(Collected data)
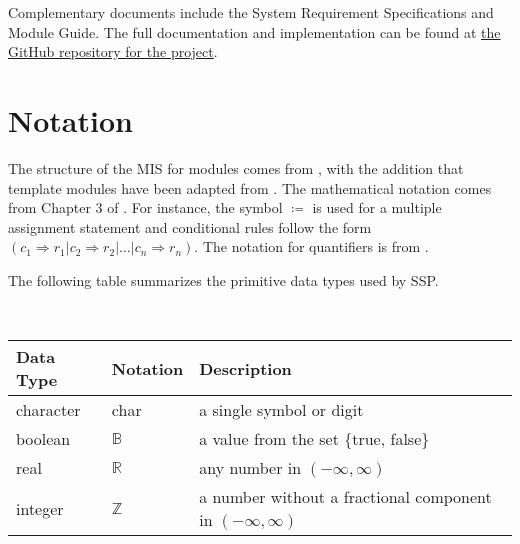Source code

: \documentclass[12pt, titlepage]{article}
\newcommand{\progname}{SSP}
\begin{document}
Complementary documents include the System Requirement Specifications
and Module Guide.  The full documentation and implementation can be
found at 
\href{https://github.com/smiths/caseStudies/tree/master/CaseStudies/ssp}
{the GitHub repository for the project}. 


\section{Notation}

The structure of the MIS for modules comes from \citet{HoffmanAndStrooper1995},
with the addition that template modules have been adapted from
\cite{GhezziEtAl2003}.  The mathematical notation comes from Chapter 3 of
\citet{HoffmanAndStrooper1995}.  For instance, the symbol $\coloneqq$ is used 
for a multiple assignment statement and conditional rules follow the form $(c_1
\Rightarrow r_1 | c_2 \Rightarrow r_2 | \dots | c_n \Rightarrow r_n )$. The 
notation for quantifiers is from \citet{GriesAndSchneider1993}.

The following table summarizes the primitive data types used by \progname.

~\newline \renewcommand*{\arraystretch}{1.5}
\begin{tabular}{p{} p{} p{}}
  \hline \textbf{Data Type} & \textbf{Notation} & \textbf{Description}
  \\ \hline
  
  character & char & a single symbol or digit\\

  boolean & $\mathbb{B}$ & a value from the set \{true, false\}\\
  
  real & $\mathbb{R}$ & any number in $\left( -\infty, \infty \right)$\\
  
  integer & $\mathbb{Z}$ & a number without a fractional component in $\left( 
  -\infty, \infty \right)$\\
  \bottomrule
\end{tabular}
\end{document}
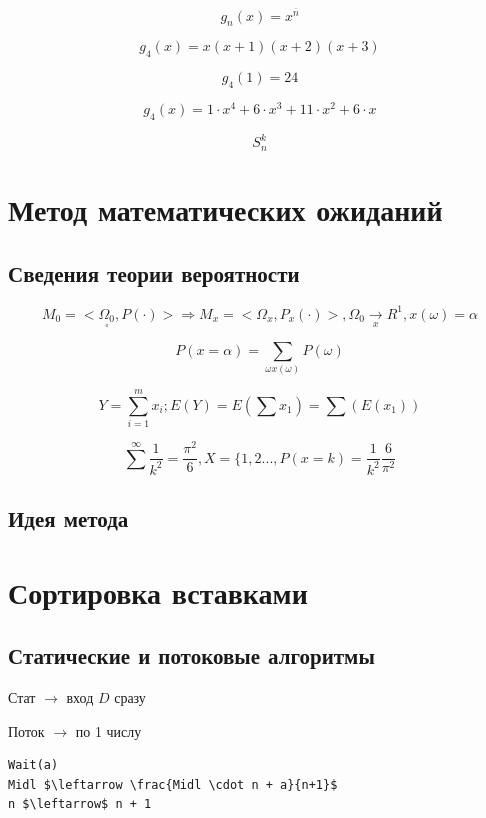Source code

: \documentclass[a4paper, 14pt]{report}
\begin{document}
$$
g_n(x) = x^{\overline{n}}
$$

$$
g_4(x) = x(x+1)(x+2)(x+3)
$$

$$
g_4(1) = 24
$$

$$
g_4(x) = 1 \cdot x^4 + 6 \cdot x^3 + 11 \cdot x^2 + 6 \cdot x
$$

$$
S_n^k
$$

\chapter{Метод математических ожиданий}

\section{Сведения теории вероятности}

$$
M_0 = < \underset{\square}{\Omega_0}, P( \cdot ) > \Rightarrow M_x = < \Omega_x, P_x( \cdot ) >, \Omega_0 \underset{x}{\to} R^1, x(\omega) = \alpha
$$

$$
P(x = \alpha) = \sum_{\omega x (\omega)} P(\omega)
$$

$$
Y = \sum_{i=1}^m x_i; E(Y) = E(\sum x_1) = \sum(E(x_1))
$$

$$
\sum^\infty \frac{1}{k^2} = \frac{\pi^2}{6}, X = \{1,2..., P(x=k) = \frac{1}{k^2} \frac{6}{\pi^2}
$$

\section{Идея метода}

\chapter{Сортировка вставками}

\section{Статические и потоковые алгоритмы}

Стат $\to$ вход $D$ сразу

Поток $\to$ по 1 числу

\begin{lstlisting}
Wait(a)
Midl $\leftarrow \frac{Midl \cdot n + a}{n+1}$
n $\leftarrow$ n + 1
\end{lstlisting}
\end{document}
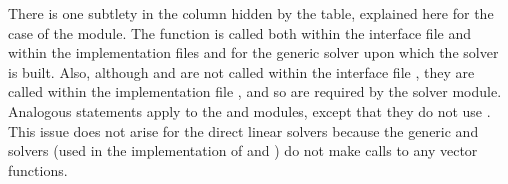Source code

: There is one subtlety in the {\idaspils} column hidden by the table, explained
here for the case of the {\idaspgmr} module. 
The  function is called both within the interface file
 and within the implementation
files  and  for the generic
{\spgmr} solver upon which the {\idaspgmr} solver is built.  Also, although
 and  are not called within the interface file
, they are called within the implementation file
, and so are required by the {\idaspgmr} solver module.
Analogous statements apply to the {\idaspbcg} and {\idasptfqmr} modules,
except that they do not use .
This issue does not arise for the direct {\ida} linear solvers because
the generic {\dense} and {\band} solvers (used in the implementation of
{\idadense} and {\idaband}) do not make calls to any vector functions.

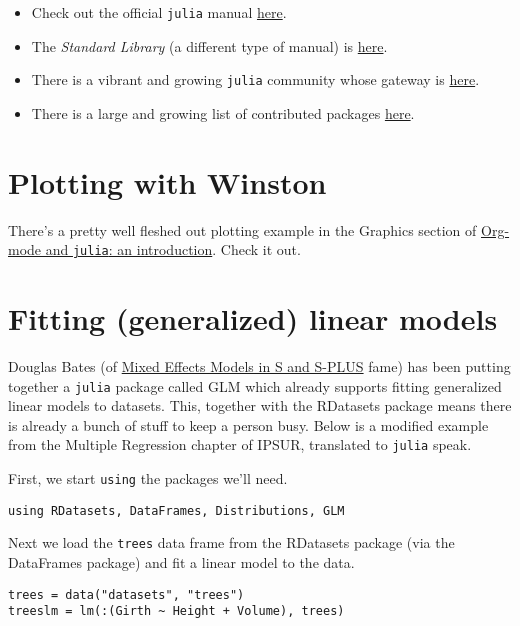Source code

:\documentclass[11pt]{article}
\begin{document}
\begin{itemize}
\item Check out the official \texttt{julia} manual \href{http://docs.julialang.org/en/latest/manual/}{here}.
\item The \emph{Standard Library} (a different type of manual) is \href{http://docs.julialang.org/en/latest/stdlib/}{here}.
\item There is a vibrant and growing \texttt{julia} community whose gateway is \href{http://julialang.org/community/}{here}.
\item There is a large and growing list of contributed packages \href{http://docs.julialang.org/en/latest/packages/packagelist/}{here}.
\end{itemize}
\section[Plotting with Winston]{Plotting with Winston}
\label{sec-4}

There's a pretty well fleshed out plotting example in the Graphics
section of \href{file://ob-julia-doc.org}{Org-mode and \texttt{julia}: an introduction}.  Check it out.
\section[Fitting (generalized) linear models]{Fitting (generalized) linear models}
\label{sec-5}

Douglas Bates (of \href{http://www.springer.com/statistics/statistical+theory+and+methods/book/978-1-4419-0317-4}{Mixed Effects Models in S and S-PLUS} fame) has been
putting together a \texttt{julia} package called GLM which already supports
fitting generalized linear models to datasets.  This, together with
the RDatasets package means there is already a bunch of stuff to keep
a person busy.  Below is a modified example from the Multiple
Regression chapter of IPSUR, translated to \texttt{julia} speak.

First, we start \texttt{using} the packages we'll need.

\begin{verbatim}
using RDatasets, DataFrames, Distributions, GLM
\end{verbatim}

Next we load the \texttt{trees} data frame from the RDatasets package (via
the DataFrames package) and fit a linear model to the data.

\begin{verbatim}
trees = data("datasets", "trees")
treeslm = lm(:(Girth ~ Height + Volume), trees)
\end{verbatim}
\end{document}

Required action | Transcribe each entry precisely as given, leaving the pictures out.

Solution |
Source code

: \documentclass[12pt, titlepage]{article}
\newcommand{\progname}{SSP}
\begin{document}
Complementary documents include the System Requirement Specifications
and Module Guide.  The full documentation and implementation can be
found at 
\href{https://github.com/smiths/caseStudies/tree/master/CaseStudies/ssp}
{the GitHub repository for the project}. 


\section{Notation}

The structure of the MIS for modules comes from \citet{HoffmanAndStrooper1995},
with the addition that template modules have been adapted from
\cite{GhezziEtAl2003}.  The mathematical notation comes from Chapter 3 of
\citet{HoffmanAndStrooper1995}.  For instance, the symbol $\coloneqq$ is used 
for a multiple assignment statement and conditional rules follow the form $(c_1
\Rightarrow r_1 | c_2 \Rightarrow r_2 | \dots | c_n \Rightarrow r_n )$. The 
notation for quantifiers is from \citet{GriesAndSchneider1993}.

The following table summarizes the primitive data types used by \progname.

~\newline \renewcommand*{\arraystretch}{1.5}
\begin{tabular}{p{} p{} p{}}
  \hline \textbf{Data Type} & \textbf{Notation} & \textbf{Description}
  \\ \hline
  
  character & char & a single symbol or digit\\

  boolean & $\mathbb{B}$ & a value from the set \{true, false\}\\
  
  real & $\mathbb{R}$ & any number in $\left( -\infty, \infty \right)$\\
  
  integer & $\mathbb{Z}$ & a number without a fractional component in $\left( 
  -\infty, \infty \right)$\\
  \bottomrule
\end{tabular}
\end{document}
Source code

: \documentclass[a4paper, 14pt]{report}
\begin{document}
$$
g_n(x) = x^{\overline{n}}
$$

$$
g_4(x) = x(x+1)(x+2)(x+3)
$$

$$
g_4(1) = 24
$$

$$
g_4(x) = 1 \cdot x^4 + 6 \cdot x^3 + 11 \cdot x^2 + 6 \cdot x
$$

$$
S_n^k
$$

\chapter{Метод математических ожиданий}

\section{Сведения теории вероятности}

$$
M_0 = < \underset{\square}{\Omega_0}, P( \cdot ) > \Rightarrow M_x = < \Omega_x, P_x( \cdot ) >, \Omega_0 \underset{x}{\to} R^1, x(\omega) = \alpha
$$

$$
P(x = \alpha) = \sum_{\omega x (\omega)} P(\omega)
$$

$$
Y = \sum_{i=1}^m x_i; E(Y) = E(\sum x_1) = \sum(E(x_1))
$$

$$
\sum^\infty \frac{1}{k^2} = \frac{\pi^2}{6}, X = \{1,2..., P(x=k) = \frac{1}{k^2} \frac{6}{\pi^2}
$$

\section{Идея метода}

\chapter{Сортировка вставками}

\section{Статические и потоковые алгоритмы}

Стат $\to$ вход $D$ сразу

Поток $\to$ по 1 числу

\begin{lstlisting}
Wait(a)
Midl $\leftarrow \frac{Midl \cdot n + a}{n+1}$
n $\leftarrow$ n + 1
\end{lstlisting}
\end{document}
Source code

: There is one subtlety in the {\idaspils} column hidden by the table, explained
here for the case of the {\idaspgmr} module. 
The  function is called both within the interface file
 and within the implementation
files  and  for the generic
{\spgmr} solver upon which the {\idaspgmr} solver is built.  Also, although
 and  are not called within the interface file
, they are called within the implementation file
, and so are required by the {\idaspgmr} solver module.
Analogous statements apply to the {\idaspbcg} and {\idasptfqmr} modules,
except that they do not use .
This issue does not arise for the direct {\ida} linear solvers because
the generic {\dense} and {\band} solvers (used in the implementation of
{\idadense} and {\idaband}) do not make calls to any vector functions.

Source code

:\documentclass[11pt]{article}
\begin{document}
\begin{itemize}
\item Check out the official \texttt{julia} manual \href{http://docs.julialang.org/en/latest/manual/}{here}.
\item The \emph{Standard Library} (a different type of manual) is \href{http://docs.julialang.org/en/latest/stdlib/}{here}.
\item There is a vibrant and growing \texttt{julia} community whose gateway is \href{http://julialang.org/community/}{here}.
\item There is a large and growing list of contributed packages \href{http://docs.julialang.org/en/latest/packages/packagelist/}{here}.
\end{itemize}
\section[Plotting with Winston]{Plotting with Winston}
\label{sec-4}

There's a pretty well fleshed out plotting example in the Graphics
section of \href{file://ob-julia-doc.org}{Org-mode and \texttt{julia}: an introduction}.  Check it out.
\section[Fitting (generalized) linear models]{Fitting (generalized) linear models}
\label{sec-5}

Douglas Bates (of \href{http://www.springer.com/statistics/statistical+theory+and+methods/book/978-1-4419-0317-4}{Mixed Effects Models in S and S-PLUS} fame) has been
putting together a \texttt{julia} package called GLM which already supports
fitting generalized linear models to datasets.  This, together with
the RDatasets package means there is already a bunch of stuff to keep
a person busy.  Below is a modified example from the Multiple
Regression chapter of IPSUR, translated to \texttt{julia} speak.

First, we start \texttt{using} the packages we'll need.

\begin{verbatim}
using RDatasets, DataFrames, Distributions, GLM
\end{verbatim}

Next we load the \texttt{trees} data frame from the RDatasets package (via
the DataFrames package) and fit a linear model to the data.

\begin{verbatim}
trees = data("datasets", "trees")
treeslm = lm(:(Girth ~ Height + Volume), trees)
\end{verbatim}
\end{document}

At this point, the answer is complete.